## Goal of the exercise:
Extend the comparison of the spaCy and UDPipe R packages, picking up right after its final sentence.
* begin Quoted text *
A comparison between spaCy and UDPipe for Natural Language Processing for R users

In the last few years, Natural Language Processing (NLP) has become more and more an open multi-lingual task instead of being held back by language, country and legal boundaries. With the advent of commonly used open data regarding natural language processing tasks as available at http://universaldependencies.org one can now relatively easily compare different toolkits which perform natural language processing. In this post we compare the udpipe R package to the spacyr R package.

UDPipe - spaCy comparison

A traditional natural language processing flow consists of a number of building blocks which can be used to structure your Natural Language Application on top of it. Namely

1. tokenisation
2. parts of speech tagging
3. lemmatisation
4. morphological feature tagging
5. syntactic dependency parsing
6. entity recognition
7. extracting word & sentence meaning

Both of these R packages allow to do this where

Comparison

In the comparison, we will provide general feedback on the following elements

  • Languages which are covered by the tools
  • Ease of use
  • Annotation possibilities
  • Annotation accuracy of the models
  • Annotation speed   

udpipe spacyAnnotation languages

  • udpipe provides annotation models for more than 50 languages (afrikaans, ancient_greek-proiel, ancient_greek, arabic, basque, belarusian, bulgarian, catalan, chinese, coptic, croatian, czech-cac, czech-cltt, czech, danish, dutch-lassysmall, dutch, english-lines, english-partut, english, estonian, finnish-ftb, finnish, french-partut, french-sequoia, french, galician-treegal, galician, german, gothic, greek, hebrew, hindi, hungarian, indonesian, irish, italian, japanese, kazakh, korean, latin-ittb, latin-proiel, latin, latvian, lithuanian, norwegian-bokmaal, norwegian-nynorsk, old_church_slavonic, persian, polish, portuguese-br, portuguese, romanian, russian-syntagrus, russian, sanskrit, serbian, slovak, slovenian-sst, slovenian, spanish-ancora, spanish, swedish-lines, swedish, tamil, turkish, ukrainian, urdu, uyghur, vietnamese) of which 17 languages are released under a commercially more liberal license, the others are released under the CC-BY-SA-NC licence
  • spaCy provides currently models for 8 languages: English/German/Spanish/Portugues/French/Italian/Dutch.
    • For English and German these were trained on data which is not available on http://universaldependencies.org, for the other models they were trained on data from http://universaldependencies.org
    • In order to train your own models you need to do this directly in Python, the Python community is building these since the end of 2017.

Ease of use

  • Both packages are on CRAN
  • Models can be easily downloaded with both packages. For udpipe this is directly from R, for spacy this needs to be done in Python.
* end Quoted text *
* begin Supplied entries *
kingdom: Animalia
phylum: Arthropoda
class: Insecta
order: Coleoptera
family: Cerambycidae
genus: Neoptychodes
* end Supplied entries *
## Written response:
  • udpipe has no external dependencies and can easily be installed with install.packages('udpipe') and next you are ready to go
  • installation of spacyr will probably give you some trouble namely it
    • requires installation of the Python package spacy which is more difficult to install on a local computer in your corporate office. You can easily get stuck in problems of Python versioning, 32 vs 64 bit architecture issues, admin rights or basic shell commands that you should be aware of
    • does not allow to switch seamlessly between 2 languages (you need to initialize and finalize) which is a burden if you live in a multi-language country like e.g. Belgium
    • spaCy models are constructed on different treebanks each following different guidelines which make cross-language downstream analysis more difficult to harmonise

Annotation accuracy of the models

As the spaCy and UDPipe models for Spanish, Portuguese, French, Italian and Dutch have been built on data from the same Universal Dependencies treebank (version 2.0) one can compare the accuracies of the different NLP processing steps (tokenisation, POS tagging, morphological feature tagging, lemmatisation, dependency parsing).
Evaluation is traditionally done by leaving out some sentences from the training part and seeing how good the model did on these hold-out sentences which were tagged by humans that's why they are called 'gold'.
Below you can find accuracy statistics for the different NLP tasks by using the conllu 2017 shared task evaluation script on the holdout test sets. These graphs basically show that

  • UDPipe provides better results for French, Italian & Portuguese, equal results for Spanish and less good results for dependency parsing and treebank-specific tags for Dutch but better results for the universal parts of speech tags.
  • For English, only the Penn Treebank XPOS tag can be compared and spaCy shows less good results than what we expected when comparing to the UDPipe model

results alignedaccuracy2

results alignedaccuracy2

Exact reproducible details on the evaluation can be found at https://github.com/jwijffels/udpipe-spacy-comparison. Feel free to provide comments there.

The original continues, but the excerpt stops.